Last week we published a blog on these guidelines, focusing on when the GDPR applies to non-European Union (EU) controllers and processors. This week, we focus on when non-EU controllers and processors who come within the scope of the GDPR must appoint an EU representative.
GDPR requires that non-EU controllers or processors of personal data of individuals located in the EU appoint EU-based representatives (EU representative), unless they are exempt. The guidelines divide this requirement into four distinct sections.
The appointment process
The EU representative can be a company or an individual. Where the EU representative is a company, the EDPB recommends that a person in the company is specifically designated as the “lead person”.

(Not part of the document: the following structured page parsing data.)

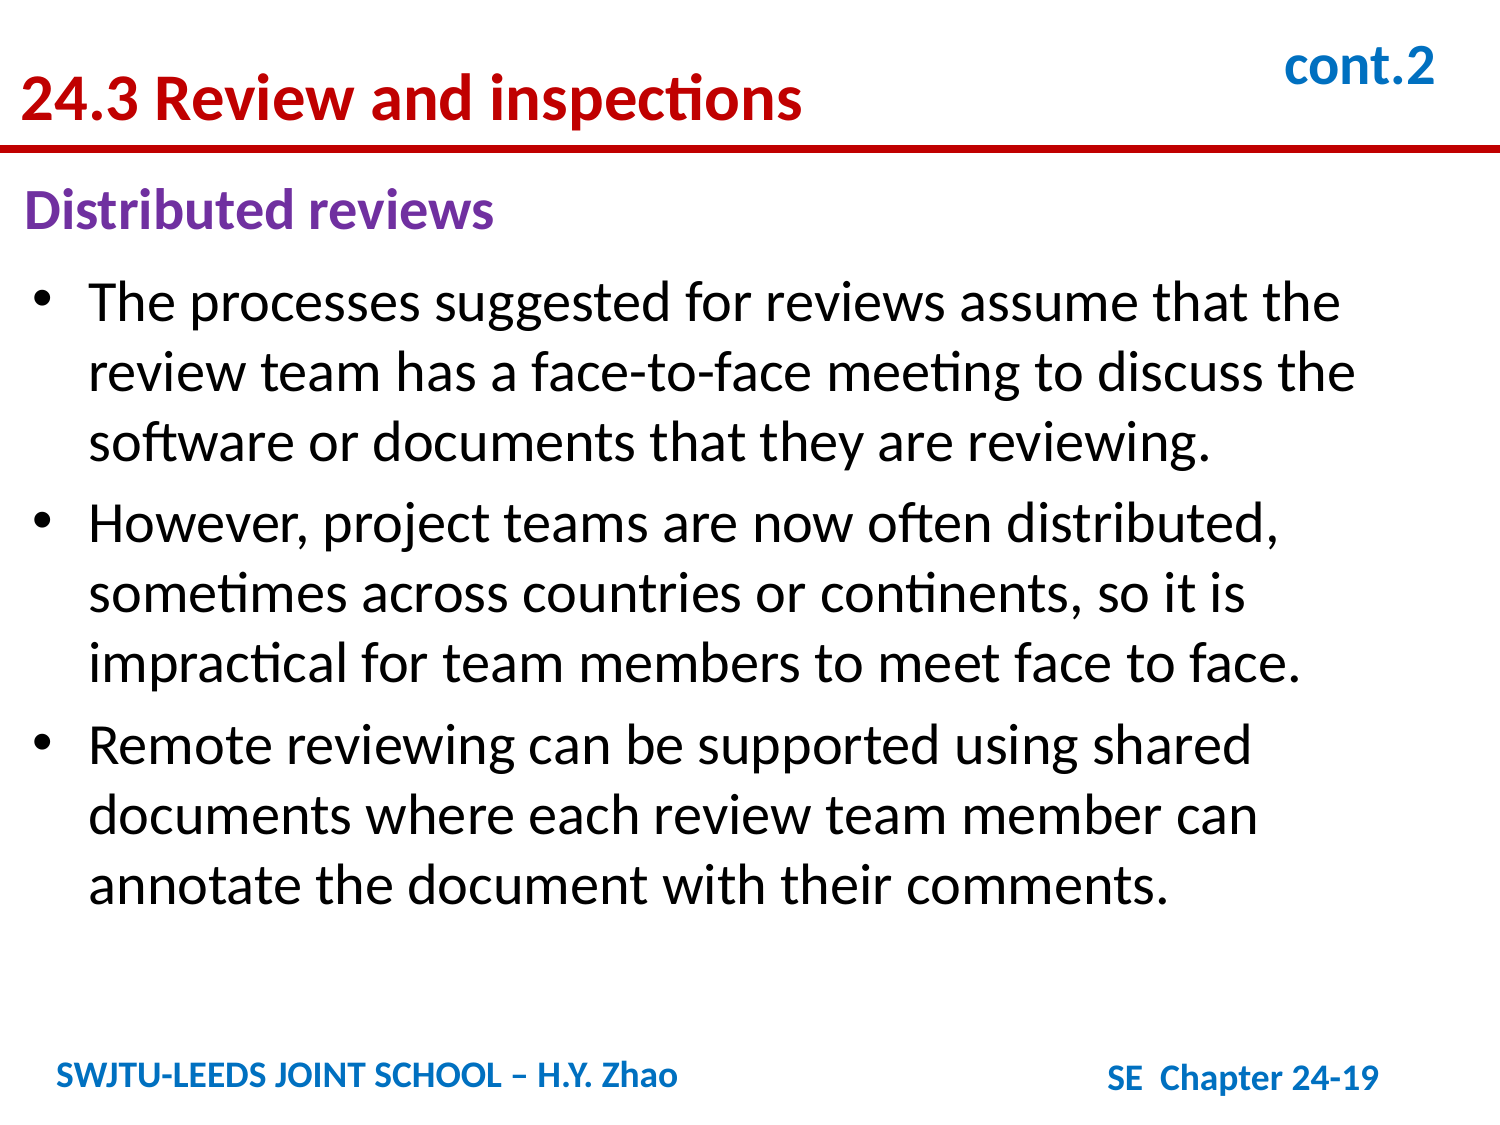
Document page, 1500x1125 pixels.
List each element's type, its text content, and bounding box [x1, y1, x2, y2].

text_box cont.2 [1269, 30, 1495, 104]
footer SWJTU-LEEDS JOINT SCHOOL – H.Y. Zhao [41, 1042, 988, 1103]
text_box 24.3 Review and inspections [5, 30, 1270, 142]
text_box Distributed reviews [9, 163, 510, 249]
slide_number SE Chapter 24-19 [1092, 1045, 1484, 1106]
text_box The processes suggested for reviews assume that the review team has a face-to-face meeting to discuss the software or documents that they are reviewing. However, project teams are now often distributed, sometimes across countries or continents, so it is impractical for team members to meet face to face. Remote reviewing can be supported using shared documents where each review team member can annotate the document with their comments. [17, 255, 1474, 998]
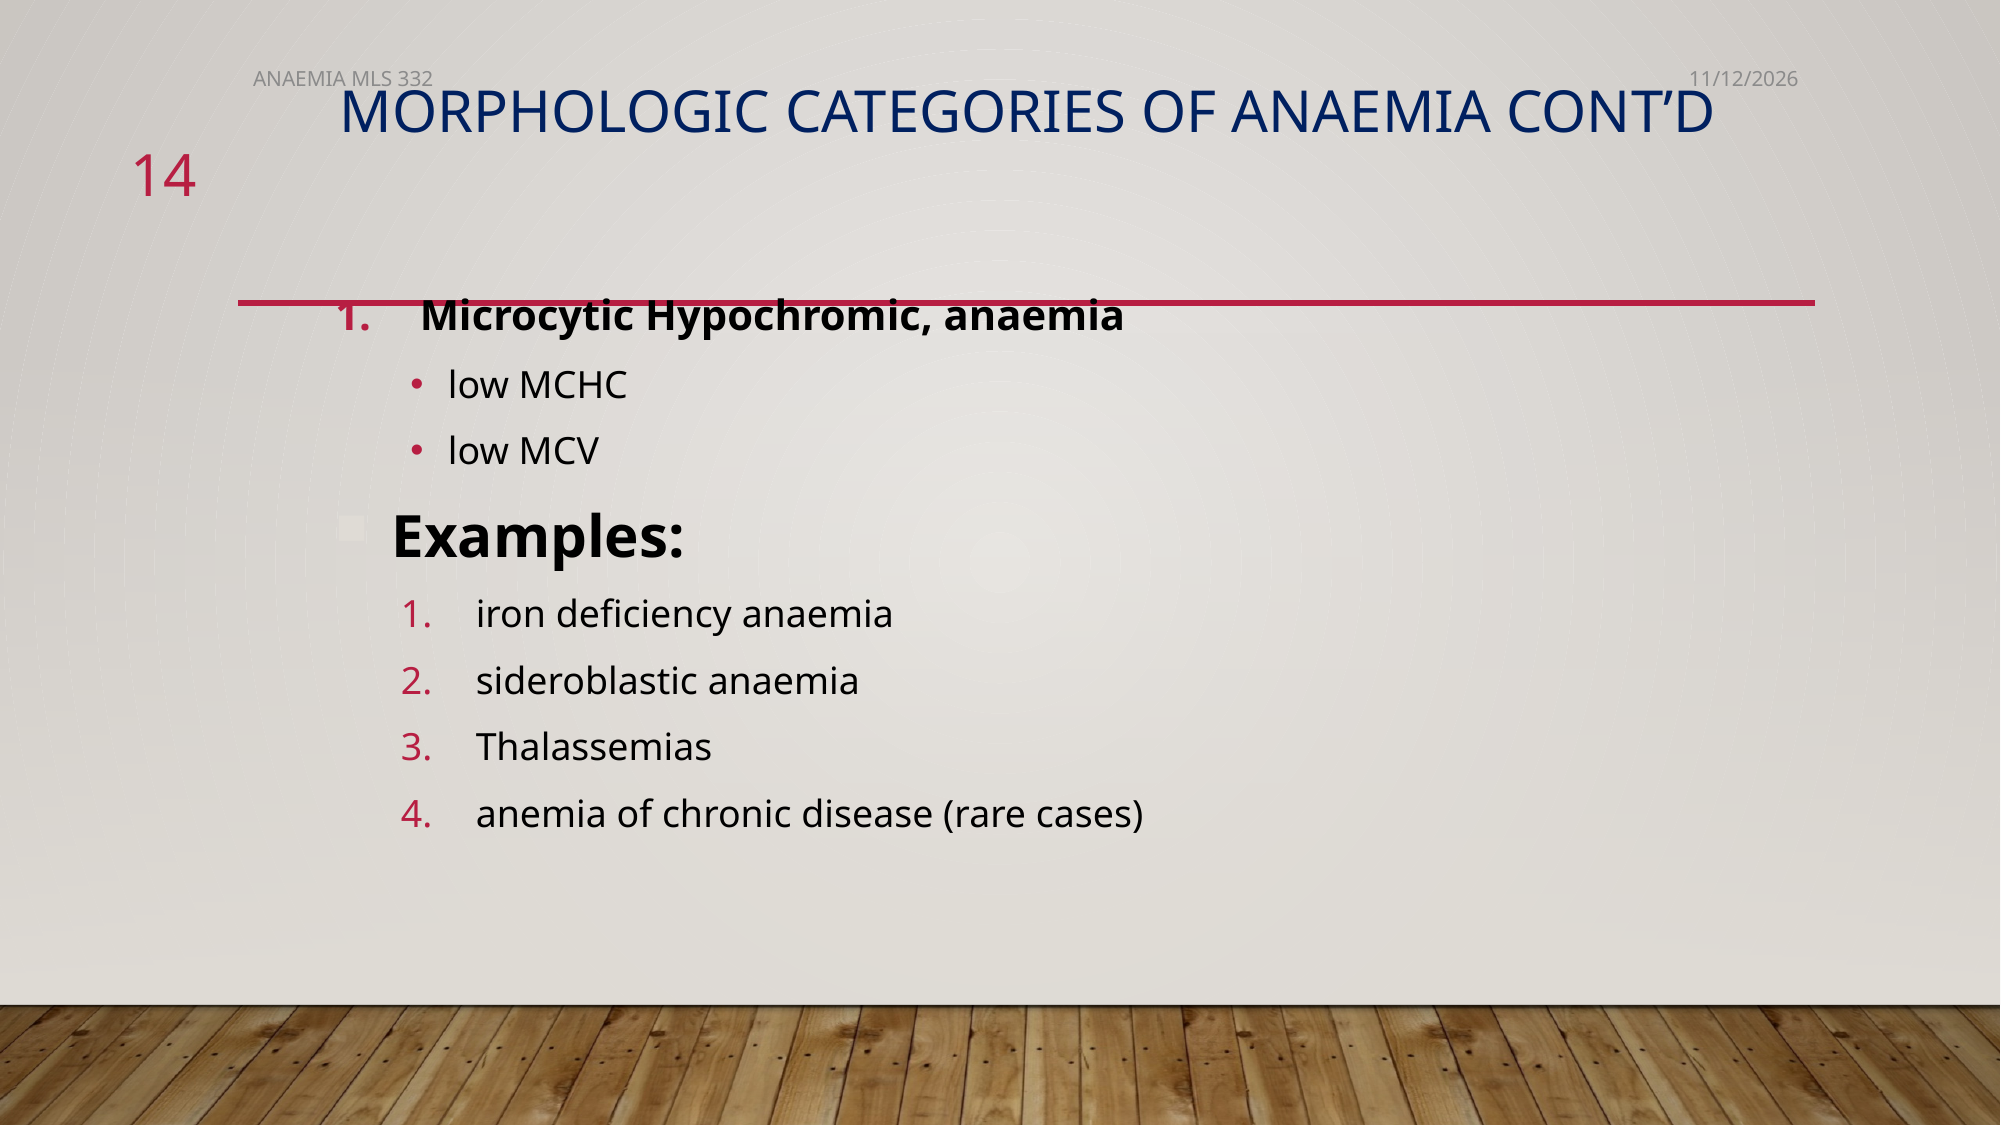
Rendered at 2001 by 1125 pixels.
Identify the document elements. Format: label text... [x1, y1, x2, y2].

picture [0, 1005, 2000, 1125]
title Morphologic Categories of Anaemia cont’d [324, 75, 1789, 200]
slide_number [1239, 54, 1814, 105]
slide_number 14 [78, 131, 212, 214]
list Microcytic Hypochromic, anaemia low MCHC low MCV Examples: iron deficiency anaemia sideroblastic anaemia Thalassemias anemia of chronic disease (rare cases) [320, 199, 1671, 905]
footer ANAEMIA MLS 332 [238, 54, 1213, 105]
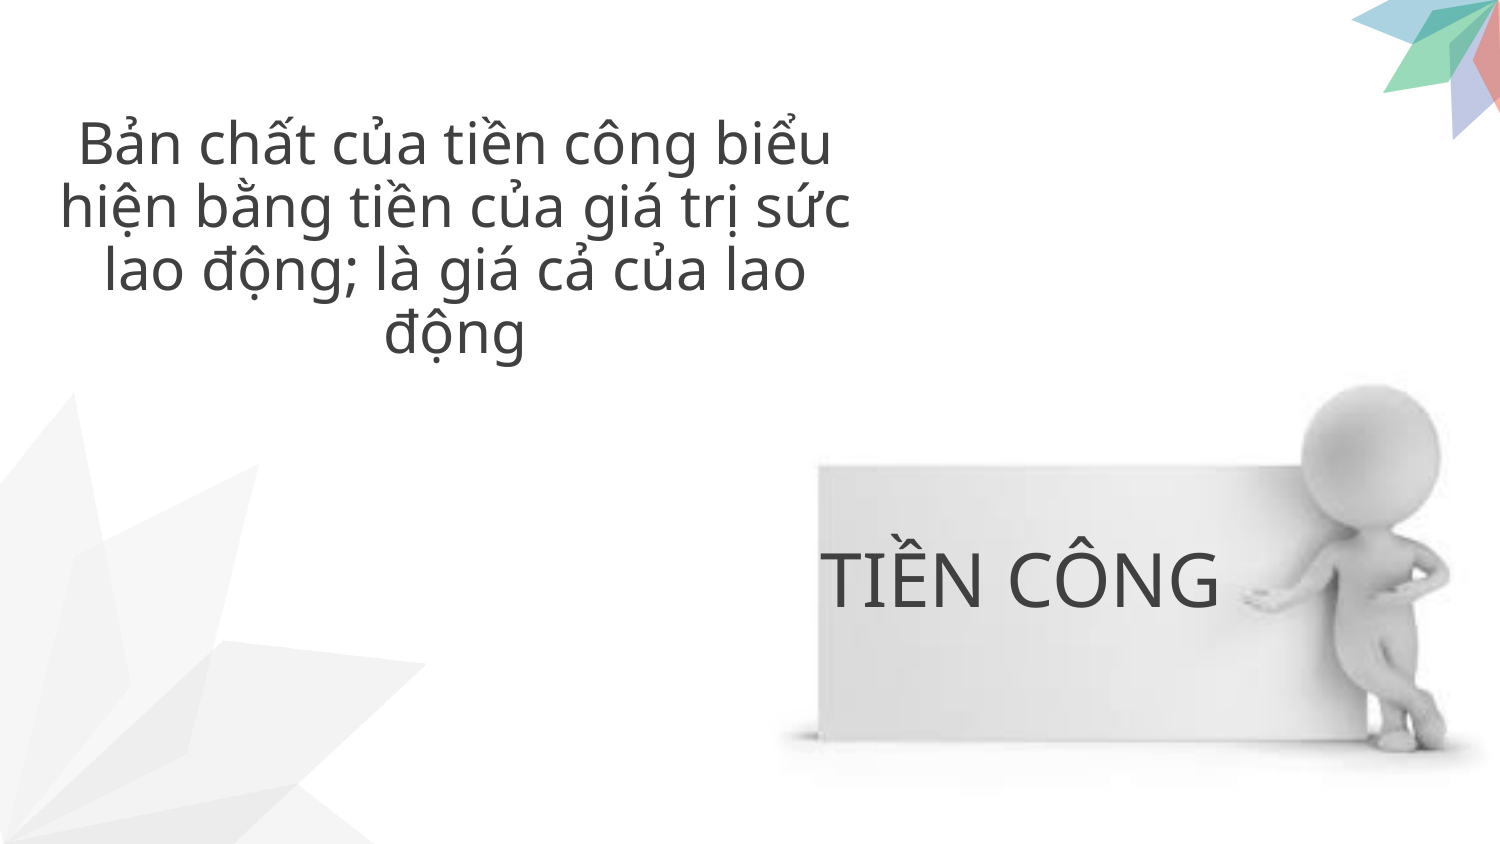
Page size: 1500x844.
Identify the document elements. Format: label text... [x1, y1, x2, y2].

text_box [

The EDPB makes it clear that an EU representative should not carry out the roles of both data protection officer and EU representative. The role of data protection officer requires a level of autonomy and independence that is incompatible with the responsibilities of the EU representative.
The EU representative should be explicitly appointed by a written mandate from the appointing non-EU controller or processor. The mandate should allow the EU representative to act on behalf of the controller or processor in relation to its GDPR obligations.
A non-EU controller or processor will not be required to appoint an EU representative if either of the two exemptions below apply:
(1) The processing:
i. is occasional;
ii. does not include processing of sensitive personal data or of data relating to criminal convictions on a large scale; and
iii. is unlikely to result in a risk to the rights and freedoms of natural persons.
(2) The controller or processor is a public authority or body.
Where the representative should be established
The EU representative must be established in an EU Member State where affected data subjects are located. Where the actual processing takes place is irrelevant.
The EDPB recommends that the EU representative is established in the Member State where most affected data subjects are located. Bear in mind, however, that the EU representative must still be accessible by all data subjects across the EU.
The representative’s obligations and responsibilities
The EU representative acts on behalf of the controller or processor in relation to its GDPR obligations. In doing so, the EU representative has a number of obligations and responsibilities. These include:
- Facilitating communication between data subjects and the controller or processor.
- Maintaining a record of processing activities. The EDPB believes this to be a joint obligation of both the EU representative and the controller or processor.
- Cooperating with supervisory authorities.
The GDPR responsibilities and liabilities of the non-EU controller or processer do not disappear simply because it appoints an EU representative. However, an EU representative can be held liable for its own failings.
This issue is only part of the EDPB’s guidelines. As a whole, the guidelines clarify the extent to which non-EU controllers or processors are subject to the GDPR. While they may not like the extra-territorial nature of GDPR, the guidelines provide much needed clarity for non-EU companies.
The EDPB has opened the guidelines up to public consultation. It welcomes comments on the draft until 18 January 2019. After the consultation process, the guidelines will be finalized.